**PASSAGE**:
=== Section Start ===
Purkinje cell embryonic clusters defined by imaging and birth dating studies in mice. (A) Zebrin stripes define Purkinje cell populations in the adult cerebellum. Stripes are parasagittal with most of the Z+ cells located in the posterior cerebellum. A complete description of the zebrin map is provided in [41] (B) E15.5 clusters can be defined by lineage tracing of different Purkinje cell birthdates E10.5 (red), E11.5 (orange), E12.5 (yellow) or (C) by expression of different combinations of molecular markers. Colors reflect different molecular clusters identified by [42]. Only one hemisphere of the cerebellum is shown in coronal diagrams. (D) Distribution of Purkinje cell markers at E15.5: Foxp2 is broadly expressed in most Purkinje cells. Epha4, Plcb4, Pcdh10, and Itpr1 are differentially expressed and often used as molecular markers to define distinct clusters. Foxp1 is included as an additional marker showing spatially specific expression in the anterior and lateral developing cerebellum. Images of sagittal and coronal sections from Allen Developing Mouse Brain Atlas (https://developingmouse.brain-map.org/ accessed on 7 July 2022) are shown across lateral-medial and anterior-posterior axis. Coronal sections were not available for Pcdh10 and Itpr1. A, anterior; AZ, anterior zone; CZ, central zone; E, embryonic day; L, lateral; M, medial; P, posterior; PC, Purkinje cell; PZ, posterior zone; NZ, nodular zone.
=== Section End ===
**TASK DESCRIPTION**: Summarize the figure legend in two sentences.

**RECORDS**:
=== Section Start ===
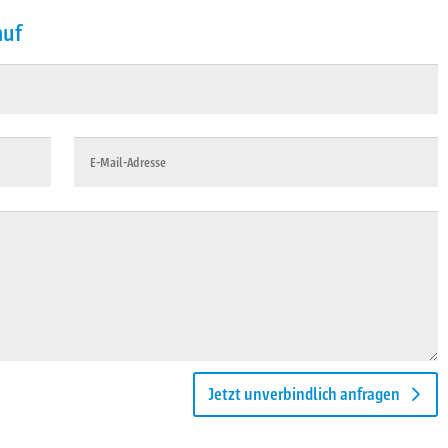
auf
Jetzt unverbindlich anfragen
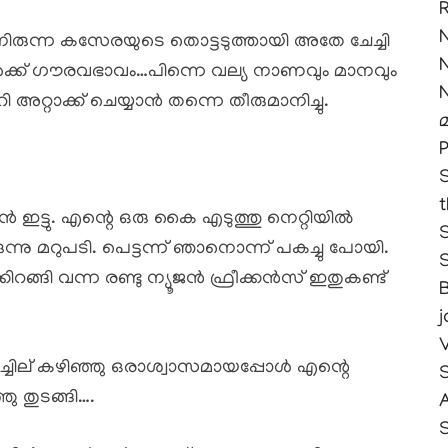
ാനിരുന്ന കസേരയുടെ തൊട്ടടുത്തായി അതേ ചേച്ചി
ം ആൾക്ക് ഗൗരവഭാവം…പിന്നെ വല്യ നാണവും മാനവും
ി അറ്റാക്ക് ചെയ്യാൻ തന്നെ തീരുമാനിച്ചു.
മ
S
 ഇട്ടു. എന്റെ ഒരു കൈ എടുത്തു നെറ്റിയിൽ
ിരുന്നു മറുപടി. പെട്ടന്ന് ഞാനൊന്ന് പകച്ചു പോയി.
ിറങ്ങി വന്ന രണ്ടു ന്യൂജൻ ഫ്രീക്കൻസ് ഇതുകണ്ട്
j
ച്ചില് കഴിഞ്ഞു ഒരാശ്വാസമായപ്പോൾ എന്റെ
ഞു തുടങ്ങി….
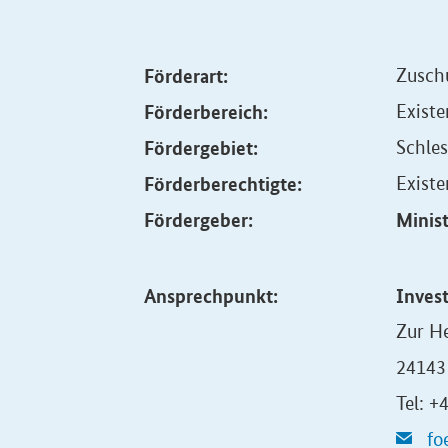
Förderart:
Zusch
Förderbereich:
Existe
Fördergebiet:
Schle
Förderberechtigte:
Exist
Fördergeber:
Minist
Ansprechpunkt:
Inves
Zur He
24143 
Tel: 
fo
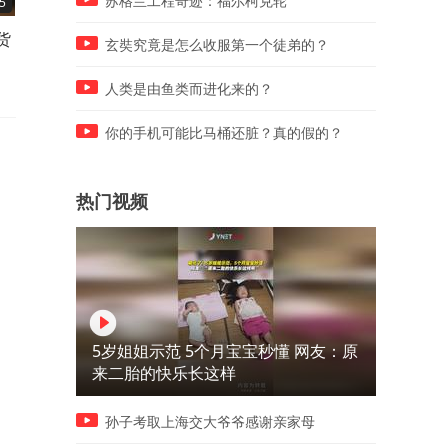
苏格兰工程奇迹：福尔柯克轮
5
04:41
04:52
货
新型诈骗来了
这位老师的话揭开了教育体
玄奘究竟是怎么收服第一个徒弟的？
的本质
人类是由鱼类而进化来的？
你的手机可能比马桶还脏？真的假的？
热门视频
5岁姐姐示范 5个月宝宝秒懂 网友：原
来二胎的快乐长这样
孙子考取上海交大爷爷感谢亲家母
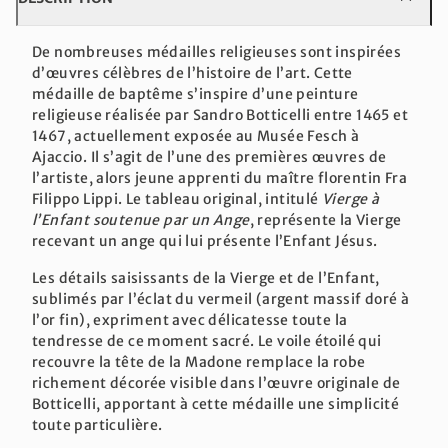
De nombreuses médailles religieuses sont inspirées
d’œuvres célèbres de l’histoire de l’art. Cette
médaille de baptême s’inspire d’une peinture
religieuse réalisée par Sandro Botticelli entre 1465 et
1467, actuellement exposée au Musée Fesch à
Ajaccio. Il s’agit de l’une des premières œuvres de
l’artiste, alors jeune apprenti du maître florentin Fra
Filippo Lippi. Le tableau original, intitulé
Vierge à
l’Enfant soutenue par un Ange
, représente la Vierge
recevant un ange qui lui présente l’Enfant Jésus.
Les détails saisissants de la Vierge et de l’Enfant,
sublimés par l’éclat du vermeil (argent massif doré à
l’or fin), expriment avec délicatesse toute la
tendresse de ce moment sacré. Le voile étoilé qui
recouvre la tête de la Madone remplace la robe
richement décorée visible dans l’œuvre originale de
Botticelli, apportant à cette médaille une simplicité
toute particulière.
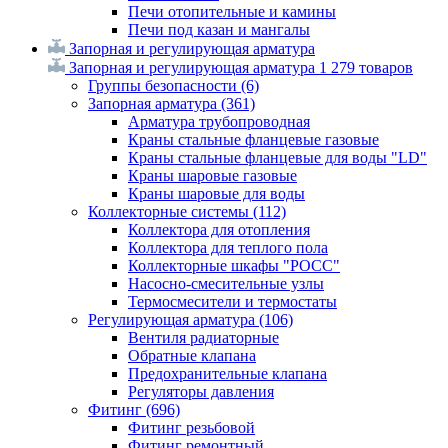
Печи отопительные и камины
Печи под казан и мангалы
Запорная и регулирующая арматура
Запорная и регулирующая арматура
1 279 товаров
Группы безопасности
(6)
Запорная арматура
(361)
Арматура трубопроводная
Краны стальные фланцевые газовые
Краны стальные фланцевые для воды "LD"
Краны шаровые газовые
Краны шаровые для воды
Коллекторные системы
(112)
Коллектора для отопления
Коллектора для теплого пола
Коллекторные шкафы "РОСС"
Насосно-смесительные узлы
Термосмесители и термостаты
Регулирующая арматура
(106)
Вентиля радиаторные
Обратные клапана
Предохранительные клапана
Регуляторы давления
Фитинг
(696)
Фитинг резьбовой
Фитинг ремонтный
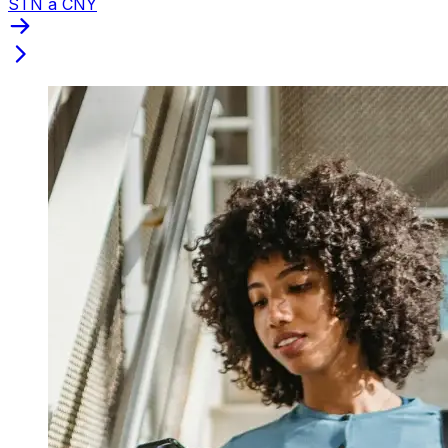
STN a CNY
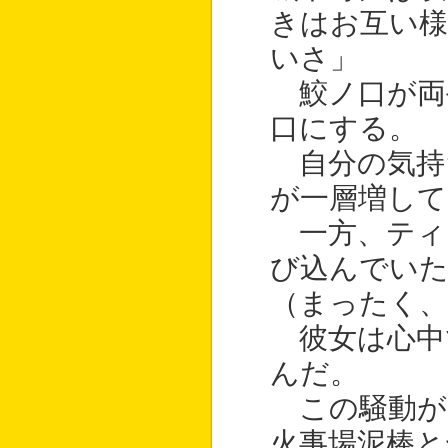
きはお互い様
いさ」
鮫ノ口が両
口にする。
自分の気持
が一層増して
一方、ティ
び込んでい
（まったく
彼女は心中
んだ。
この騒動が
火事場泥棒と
=== Section End ===
**OUTPUT FOR THIS TASK**: In the adult mouse cerebellum, parasagittal zebrin stripes define Purkinje cell populations, with most Z+ cells in the posterior cerebellum. At E15.5, clusters can be defined either by lineage tracing of Purkinje cell birthdates (E10.5, E11.5, E12.5) or by combinations of molecular markers: Foxp2 is broadly expressed in most Purkinje cells, Epha4, Plcb4, Pcdh10, and Itpr1 are differentially expressed and often used to define distinct clusters, and Foxp1 shows spatially specific expression in the anterior and lateral developing cerebellum.